▶ PROVIDED TEXT:
__________

In April 1995, Countess Spencer was photographed by tabloid newspapers while walking in the grounds of a private clinic in Surrey, where she spent five months receiving treatment for addiction issues, reportedly including alcoholism, as well as eating disorders. Later that month, a spokesman for the Earl confirmed that the couple would be living separately, although there were no plans for divorce at that time.

In September 1995, the Earl and Countess Spencer filed a lawsuit against the United Kingdom at the European Court of Human Rights (ECHR), claiming that there was no privacy law in the UK to prevent newspapers from reporting on her health issues and intruding into their private lives. In January 1998, the court eventually dismissed their claims, noting that they had not exhausted all available legal avenues under British law before bringing the case to Europe.

==Move to South Africa==
Just before Christmas in 1995, the already estranged Spencers moved with their four children to Cape Town, South Africa, to avoid media attention. They both settled in the suburb of Constantia, where Countess Spencer lived with the children at Silverhurst Estate, a gated community, and Lord Spencer resided in the nearby Tarrystone House, which he purchased in 1996.

==Divorce==
After the family relocation, Lord Spencer filed for divorce in South Africa, as both parties were living there, while the Countess wanted the case to be heard in Britain. This led to a legal battle over the proper jurisdiction, which was eventually resolved when Countess Spencer, represented by Jeremy Gauntlett, agreed to have the divorce finalized in South Africa to spare her children public scrutiny and avoid a prolonged process.

During the divorce proceedings, the Countess did not attend her former sister-in-law Diana's funeral in September 1997, as she continued her recovery treatment and stayed with her children in Cape Town, where she began a four-year relationship with a local pharmacist. At the burial, Lord Spencer was accompanied with his then-new girlfriend, a South African model, whom Victoria herself had introduced to him; their relationship lasted nine months.

On 3 December 1997, after a highly publicized case, the Cape Town High Court granted the Spencers’ divorce through a settlement that awarded her a lump sum of £1.815 million, as well as her car and her house in Cape Town with its contents. The couple had joint custody of the children. Later in October 1998, she sued her former lawyers for delaying the filing of the divorce petition in England before her departure from the country, resulting in a smaller settlement in South Africa.

After their divorce, Lord Spencer moved back to the United Kingdom, and subsequently remarried.

==Second marriage==
In 2001, through mutual friends, Victoria Spencer met and started dating South African businessman Jonathan Aitken, a former model who then ran an international clothing company. The next year, they were expecting their only child, Samuel Aitken (born 18 April 2003), who is a model. About the birth of her fifth child, she told Hello! that there was no pressure that time, as she was not providing a much awaited son and heir.

They married in a civil ceremony in January 2005, in the garden of her house in Cape Town. Her four children by Lord Spencer served as bridesmaids and pageboy. She changed her name to Victoria Aitken. They divorced in 2009.

==Counselling work==
In October 1998, having recovered from her addictions and trained as a counsellor, Victoria Spencer co-opened The Stepping Stones treatment centre on Main Road in Kommetjie. In her opening speech, she described herself as an “alcoholic and anorexic” who had been given “the precious gift of recovery” and stated that "there was no cause closer to her heart than the treatment of addiction", expressing gratitude to her counsellor and senior specialist, Carry Bekker, who had supported her throughout her journey.

Today the clinic in Kommetjie is known as Akeso Stepping Stones, being part of Netcare Group Limited.

__________

▶ TASK INSTRUCTIONS:
Copy the text about Countess Spencer from "In April 1995, Countess" up to and including "at that time.", substituting "Kent" for "Surrey".

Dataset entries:
__________

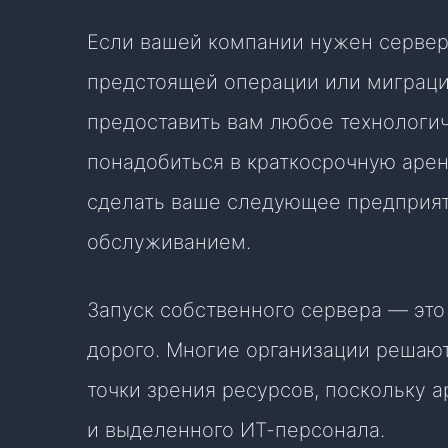
Если вашей компании нужен сервер
предстоящей операции или миграц
предоставить вам любое технологи
понадобиться в краткосрочную арен
сделать ваше следующее предприят
обслуживанием.
Запуск собственного сервера — это
дорого. Многие организации решают
точки зрения ресурсов, поскольку 
и выделенного ИТ-персонала.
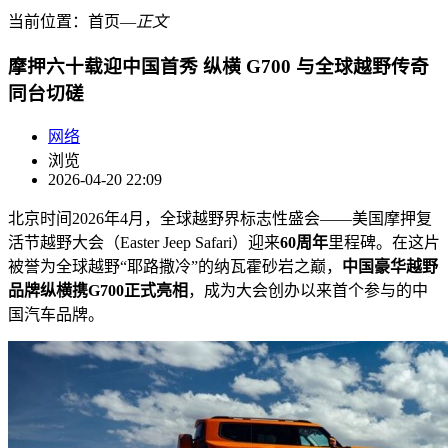
当前位置：
首页
―
正文
摩押六十载迎中国首秀 纵横 G700 与全球越野传奇
同台切磋
网络
浏览
2026-04-20 22:09
北京时间2026年4月，全球越野界标志性盛会——美国摩押复
活节越野大会（Easter Jeep Safari）迎来
60周年
里程碑。在这片
被誉为全球越野“耶路撒冷”的纳瓦霍砂岩之巅，
中国豪华越野
品牌纵横携G700正式亮相
，成为大会创办以来首个参与的中
国汽车品牌。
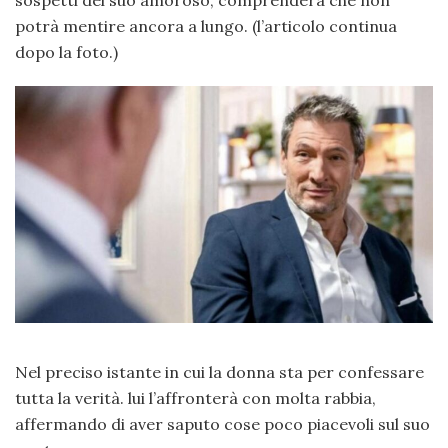
sospetti del suo amoroso, comprenderà che non
potrà mentire ancora a lungo. (l’articolo continua
dopo la foto.)
Nel preciso istante in cui la donna sta per confessare
tutta la verità. lui l’affronterà con molta rabbia,
affermando di aver saputo cose poco piacevoli sul suo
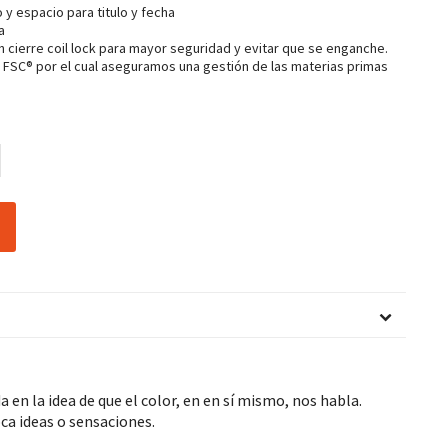
 y espacio para titulo y fecha
a
on cierre coil lock para mayor seguridad y evitar que se enganche.
o FSC® por el cual aseguramos una gestión de las materias primas
a en la idea de que el color, en en sí mismo, nos habla.
a ideas o sensaciones.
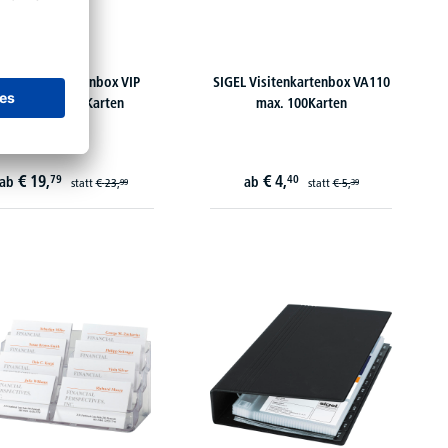
N Visitenkartenbox VIP
SIGEL Visitenkartenbox VA110
2000-34 f. 500Karten
max. 100Karten
€
19,
€
4,
79
40
ab
ab
statt
€
23,
statt
€
5,
99
39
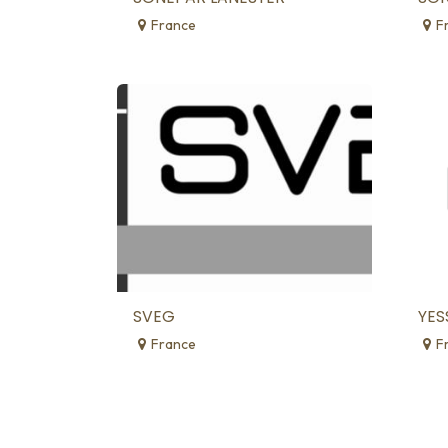
France
F
SVEG
YES
France
F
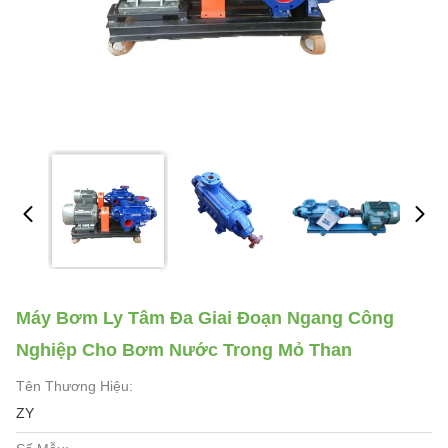
Máy Bơm Ly Tâm Đa Giai Đoạn Ngang Công
Nghiệp Cho Bơm Nước Trong Mỏ Than
Tên Thương Hiệu:
ZY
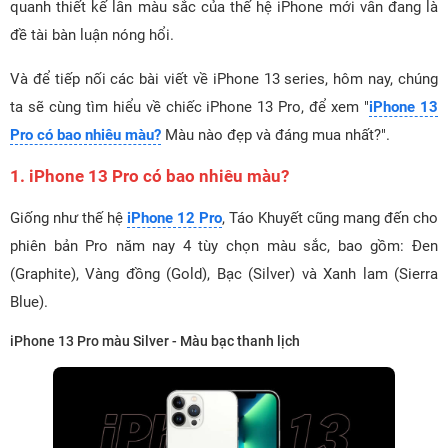
quanh thiết kế lẫn màu sắc của thế hệ iPhone mới vẫn đang là
đề tài bàn luận nóng hổi.
Và để tiếp nối các bài viết về iPhone 13 series, hôm nay, chúng
ta sẽ cùng tìm hiểu về chiếc iPhone 13 Pro, để xem "
iPhone 13
Pro có bao nhiêu màu?
Màu nào đẹp và đáng mua nhất?".
1. iPhone 13 Pro có bao nhiêu màu?
Giống như thế hệ
iPhone 12 Pro
, Táo Khuyết cũng mang đến cho
phiên bản Pro năm nay 4 tùy chọn màu sắc, bao gồm: Đen
(Graphite), Vàng đồng (Gold), Bạc (Silver) và Xanh lam (Sierra
Blue).
iPhone 13 Pro màu Silver - Màu bạc thanh lịch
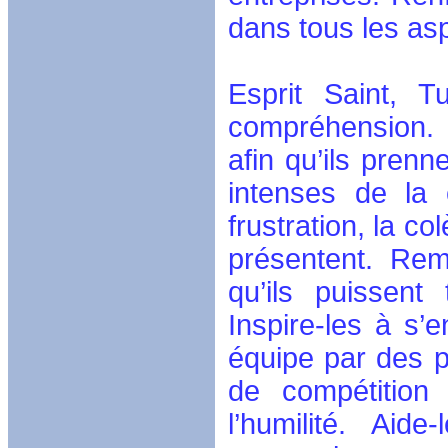
dans tous les asp
Esprit Saint, 
compréhension. É
afin qu’ils pren
intenses de la 
frustration, la co
présentent. Remp
qu’ils puissent
Inspire-les à s’
équipe par des pa
de compétition 
l’humilité. Aid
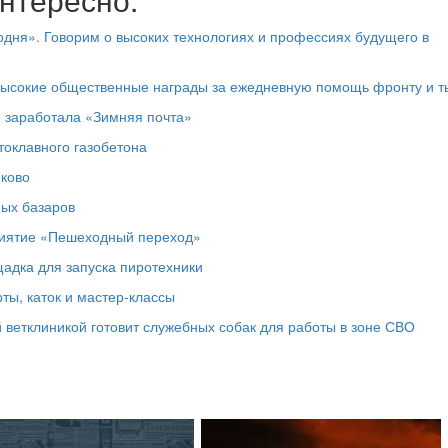
дня». Говорим о высоких технологиях и профессиях будущего в
высокие общественные награды за ежедневную помощь фронту и т
е заработала «Зимняя почта»
токлавного газобетона
юково
ных базаров
риятие «Пешеходный переход»
адка для запуска пиротехники
ты, каток и мастер‑классы
 ветклиникой готовит служебных собак для работы в зоне СВО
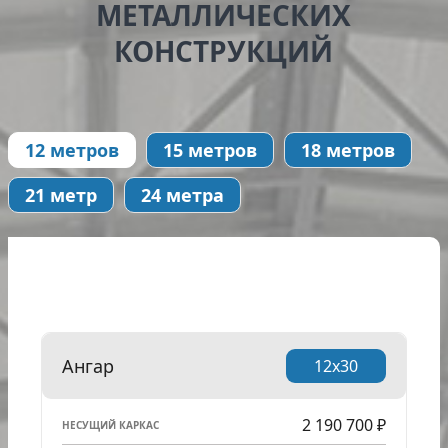
МЕТАЛЛИЧЕСКИХ
КОНСТРУКЦИЙ
12 метров
15 метров
18 метров
21 метр
24 метра
Ангар
12x30
2 190 700 ₽
НЕСУЩИЙ КАРКАС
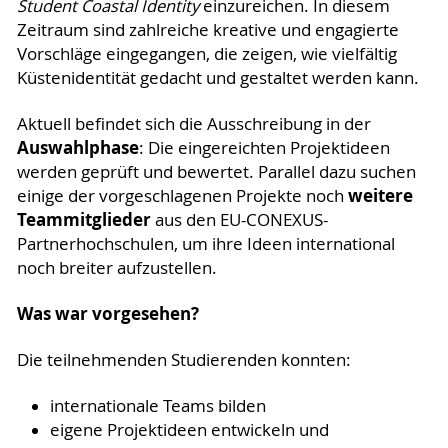
Student Coastal Identity
einzureichen. In diesem
Zeitraum sind zahlreiche kreative und engagierte
Vorschläge eingegangen, die zeigen, wie vielfältig
Küstenidentität gedacht und gestaltet werden kann.
Aktuell befindet sich die Ausschreibung in der
Auswahlphase
: Die eingereichten Projektideen
werden geprüft und bewertet. Parallel dazu suchen
weitere
einige der vorgeschlagenen Projekte noch
Teammitglieder
aus den EU-CONEXUS-
Partnerhochschulen, um ihre Ideen international
noch breiter aufzustellen.
Was war vorgesehen?
Die teilnehmenden Studierenden konnten:
internationale Teams bilden
eigene Projektideen entwickeln und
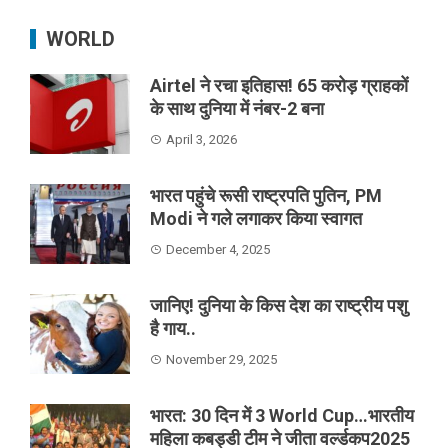
WORLD
Airtel ने रचा इतिहास! 65 करोड़ ग्राहकों
के साथ दुनिया में नंबर-2 बना
April 3, 2026
भारत पहुंचे रूसी राष्ट्रपति पुतिन, PM
Modi ने गले लगाकर किया स्वागत
December 4, 2025
जानिए! दुनिया के किस देश का राष्ट्रीय पशु
है गाय..
November 29, 2025
भारत: 30 दिन में 3 World Cup…भारतीय
महिला कबड्डी टीम ने जीता वर्ल्डकप2025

__________

▶ TASK RESPONSE:
In April 1995, Countess Spencer was photographed by tabloid newspapers while walking in the grounds of a private clinic in Kent, where she spent five months receiving treatment for addiction issues, reportedly including alcoholism, as well as eating disorders. Later that month, a spokesman for the Earl confirmed that the couple would be living separately, although there were no plans for divorce at that time.